CSOs, particularly those focused on social justice and representing marginalised communities most affected by AI, are essential in shaping the response to the AI Act. It is crucial to recognise that the negative impacts of AI often hit marginalised communities the hardest, especially in areas like biometric surveillance, migration, and national security. These technologies can threaten fundamental rights, making it even more important for civil society to advocate for strong protections and ensure that AI systems are used responsibly and fairly. It is important for the EU and Member State institutions to actively engage with a wide range of civil society groups, especially those focused on fundamental rights. This engagement is crucial for upholding the spirit of the AI Act and adhering to the founding values of the European Union.
With this in mind the following video explains the AI Act through the lense of biometrics, migration and new transparency tools and how civil society can use the AI Act to keep AI use to account.

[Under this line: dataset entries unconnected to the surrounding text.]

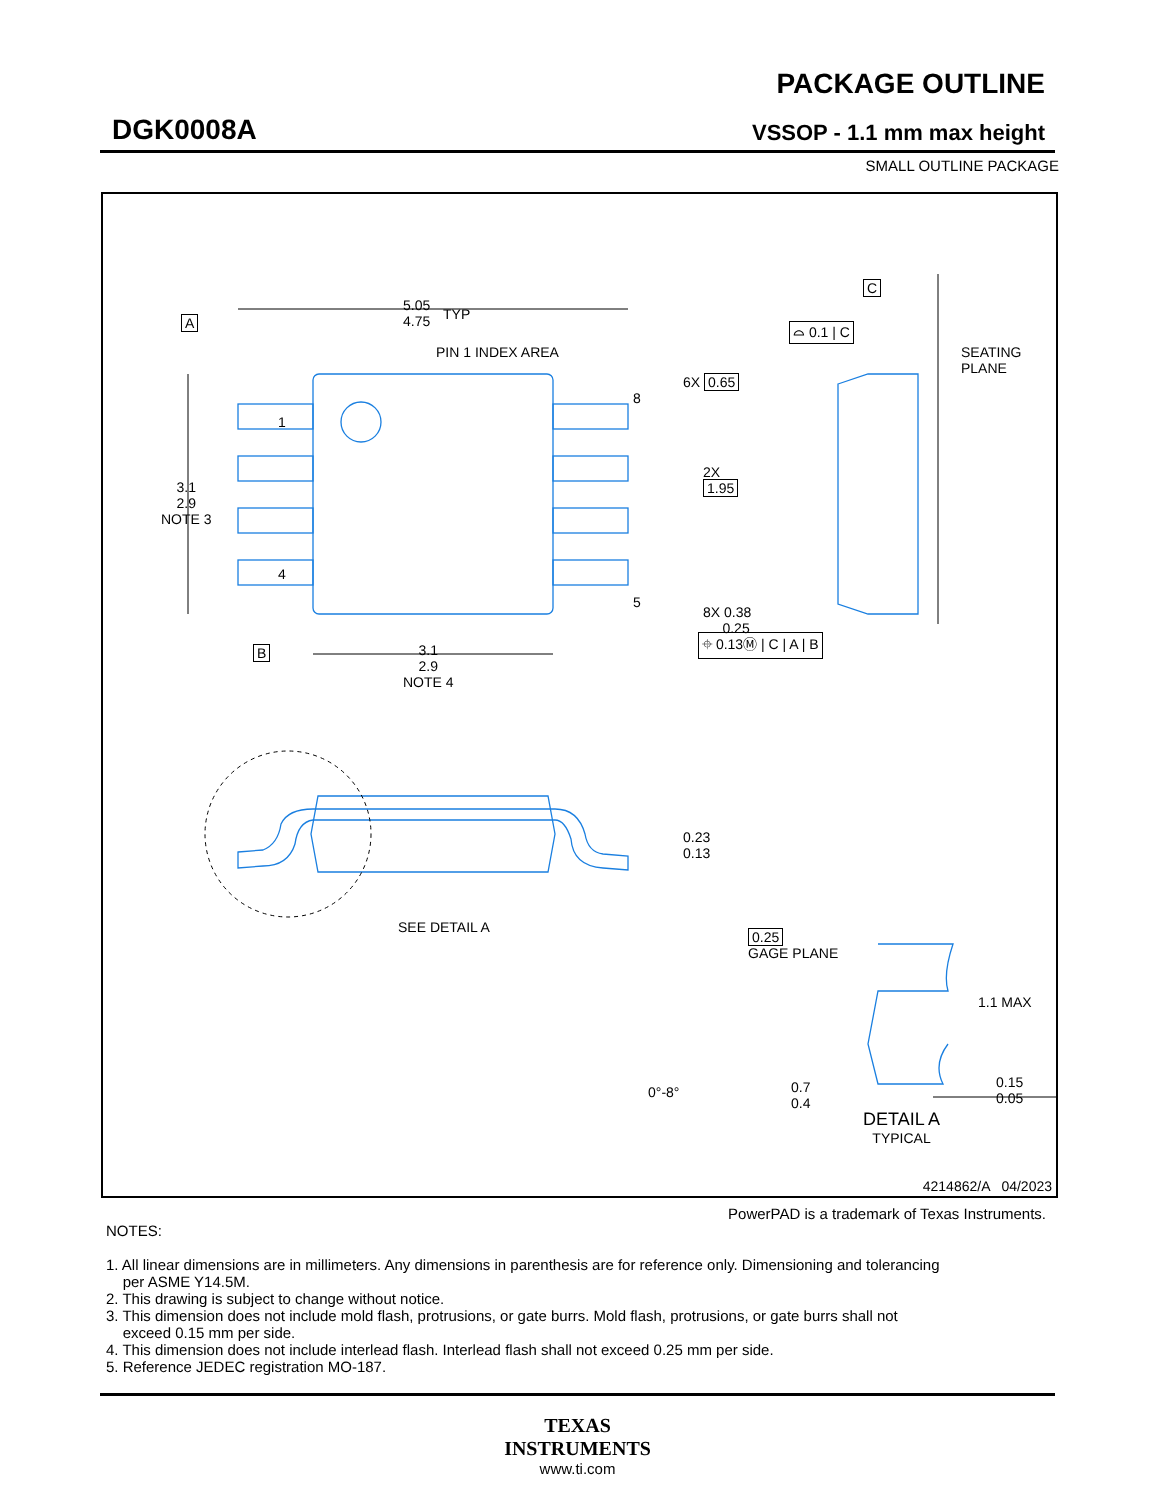DGK0008A
PACKAGE OUTLINE
VSSOP - 1.1 mm max height
SMALL OUTLINE PACKAGE
5.05
4.75
TYP
A
PIN 1 INDEX AREA
1
4
8
5
3.1
2.9
NOTE 3
6X 0.65
2X
1.95
8X 0.38
0.25
⌖ 0.13Ⓜ | C | A | B
B
3.1
2.9
NOTE 4
C
⌓ 0.1 | C
SEATING
PLANE
0.23
0.13
SEE DETAIL A
0.25
GAGE PLANE
1.1 MAX
0°-8°
0.7
0.4
0.15
0.05
DETAIL A
TYPICAL
4214862/A 04/2023
PowerPAD is a trademark of Texas Instruments.
NOTES:
1. All linear dimensions are in millimeters. Any dimensions in parenthesis are for reference only. Dimensioning and tolerancing
per ASME Y14.5M.
2. This drawing is subject to change without notice.
3. This dimension does not include mold flash, protrusions, or gate burrs. Mold flash, protrusions, or gate burrs shall not
exceed 0.15 mm per side.
4. This dimension does not include interlead flash. Interlead flash shall not exceed 0.25 mm per side.
5. Reference JEDEC registration MO-187.
TEXAS
INSTRUMENTS
www.ti.com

ECNL's Karolina Iwanska, Ella Jakubowska of European Digital Rights (EDRi), Caterina Rodelli of Access Now and Nikolett Aszódi of AlgorithmWatch unpack the EU AI Act through the lens of biometrics, migration and new transparency tools, and outline how civil society can use the AI Act to keep AI use to account.
How can your organisation use the AI Act for good:
Reflect on what you have learnt:
- Which of the listed advocacy or engagement opportunities align most closely with my organisation’s work, and what concrete steps can we take to contribute to AI Act enforcement?
- Who are the key allies I can collaborate with to advocate for a full ban of biometric surveillance in my country?
- Are there any cases or concerns from my community that should be highlighted in the AI Act’s implementation, and how can I contribute them?
- Who in my country is responsible for enforcing the AI Act, and how can I engage with them to ensure civil society perspectives are considered?